Fennell and Reeves v. School District No. 13, supra, at 624. (Emphasis added).
In my opinion, therefore, in answer to the first part of your third question, school districts will be obligated to pay teachers for total years of experience beginning with the 2003-2004 school year despite the fact that contracts may have been executed prior to the effective date of Act 1768.
In response to the second part of your third question, nothing in Act 1768 requires the amendment of teachers' contracts. Districts may wish to consult with the counsel to whom they ordinarily look for legal advice, or to officials at the Department of Education, as to whether the amendment of teacher contracts is necessary or advisable.
Question 4 — If your answer under Question 2 is thirteen (13) years, would District "A" be in compliance with Act 1768 if the district only gives experience credit for eight (8) years, but the district's salary schedule provides a salary to the teacher that meets or exceed the minimum salary required under § 6-17-1001 for a teacher with thirteen (13) years of experience?
It is my opinion that the answer to this question is "no." It is helpful in answering this question to set out the entire subsection (a) of A.C.A. § 6-17-1001, as amended by Act 1768:
(a)(1) The board of directors in each school district in the state shall pay their teachers upon a salary schedule which has annual increments for education and experience and which provides for a base salary, a minimum salary for a teacher with a master's degree, and at least fifteen (15) years of experience as described in this section.
(2) Beginning with the 2003-2004 school year, the teacher's experience for purposes of salary and benefits shall be his or her total years in any school district in the state, and shall not be based on only the years in the district in which he or she is currently employed.
The underlined language was added to the subsection by Act 1768. The pre-existing subsection, now (a)(1), requires each district to pay its teachers upon a salary schedule for the district.
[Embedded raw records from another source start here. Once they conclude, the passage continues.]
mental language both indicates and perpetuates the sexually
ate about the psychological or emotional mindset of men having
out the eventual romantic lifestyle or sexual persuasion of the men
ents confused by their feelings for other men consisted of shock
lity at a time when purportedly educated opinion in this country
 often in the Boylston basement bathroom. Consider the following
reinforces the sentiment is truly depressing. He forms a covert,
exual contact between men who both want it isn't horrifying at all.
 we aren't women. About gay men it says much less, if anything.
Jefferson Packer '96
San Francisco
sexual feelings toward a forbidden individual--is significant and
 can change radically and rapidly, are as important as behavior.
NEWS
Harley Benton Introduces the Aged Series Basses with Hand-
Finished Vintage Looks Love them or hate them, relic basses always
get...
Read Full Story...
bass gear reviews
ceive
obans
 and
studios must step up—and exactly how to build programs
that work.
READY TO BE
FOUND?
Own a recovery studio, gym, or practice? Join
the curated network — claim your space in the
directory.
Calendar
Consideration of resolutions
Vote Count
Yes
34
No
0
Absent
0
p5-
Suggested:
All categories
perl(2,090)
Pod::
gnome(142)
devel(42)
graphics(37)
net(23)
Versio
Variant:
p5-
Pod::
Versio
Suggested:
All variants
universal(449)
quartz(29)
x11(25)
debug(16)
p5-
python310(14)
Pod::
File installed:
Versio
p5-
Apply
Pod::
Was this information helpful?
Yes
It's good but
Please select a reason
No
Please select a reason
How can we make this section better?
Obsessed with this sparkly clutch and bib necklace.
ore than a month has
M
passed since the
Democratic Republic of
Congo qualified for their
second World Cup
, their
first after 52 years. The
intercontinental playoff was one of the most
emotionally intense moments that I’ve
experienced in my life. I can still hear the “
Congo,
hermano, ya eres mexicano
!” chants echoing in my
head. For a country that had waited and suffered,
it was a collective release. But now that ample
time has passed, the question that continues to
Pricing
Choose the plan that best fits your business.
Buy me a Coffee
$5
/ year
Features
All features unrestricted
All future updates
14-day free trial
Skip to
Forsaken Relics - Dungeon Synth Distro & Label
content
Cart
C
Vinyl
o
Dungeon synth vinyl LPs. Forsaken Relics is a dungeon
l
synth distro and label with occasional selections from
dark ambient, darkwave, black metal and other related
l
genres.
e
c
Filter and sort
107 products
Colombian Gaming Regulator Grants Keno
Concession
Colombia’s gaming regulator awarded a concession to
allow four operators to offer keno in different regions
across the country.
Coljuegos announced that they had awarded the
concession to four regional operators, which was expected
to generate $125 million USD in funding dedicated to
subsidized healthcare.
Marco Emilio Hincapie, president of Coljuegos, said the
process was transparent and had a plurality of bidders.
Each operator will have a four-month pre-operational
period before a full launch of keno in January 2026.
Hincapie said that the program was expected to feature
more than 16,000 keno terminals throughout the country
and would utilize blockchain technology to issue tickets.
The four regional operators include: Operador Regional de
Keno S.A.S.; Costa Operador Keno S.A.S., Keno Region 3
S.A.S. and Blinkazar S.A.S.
The language added by Act 1768, in subsection (a)(2), in my opinion contemplates that the now-required total years of experience will be credited to the teacher on the particular salary schedule of the then-employing district. This is why, in my opinion, the legislature inserted the language in question into subsection (a) of A.C.A. § 6-17-1001 (which governs salary schedules). If the intention of the legislature had been merely to somehow assure a minimum salary for total years of experience in any district, it could have easily amended other provisions in § 6-17-1001 pertaining to minimum salaries.
Question 5- Would the application of Act 1768 be any different for a school district with teachers' contracts negotiated as a result of collective bargaining?
It is my opinion that the answer to this question is "no." Nothing in Act 1768 or the applicable subchapter (A.C.A. § 6-17-1001 to -1004) exempts districts with contracts negotiated as a result of collective bargaining. Compare A.C.A. § 6-17-2105 (Supp. 2001) (exempting school districts engaged in agreed-to collective bargaining from the provisions of A.C.A. §§ 6-17-2103 and -2104 regarding salary increases).
Deputy Attorney General Elana C. Wills prepared the foregoing opinion, which I hereby approve.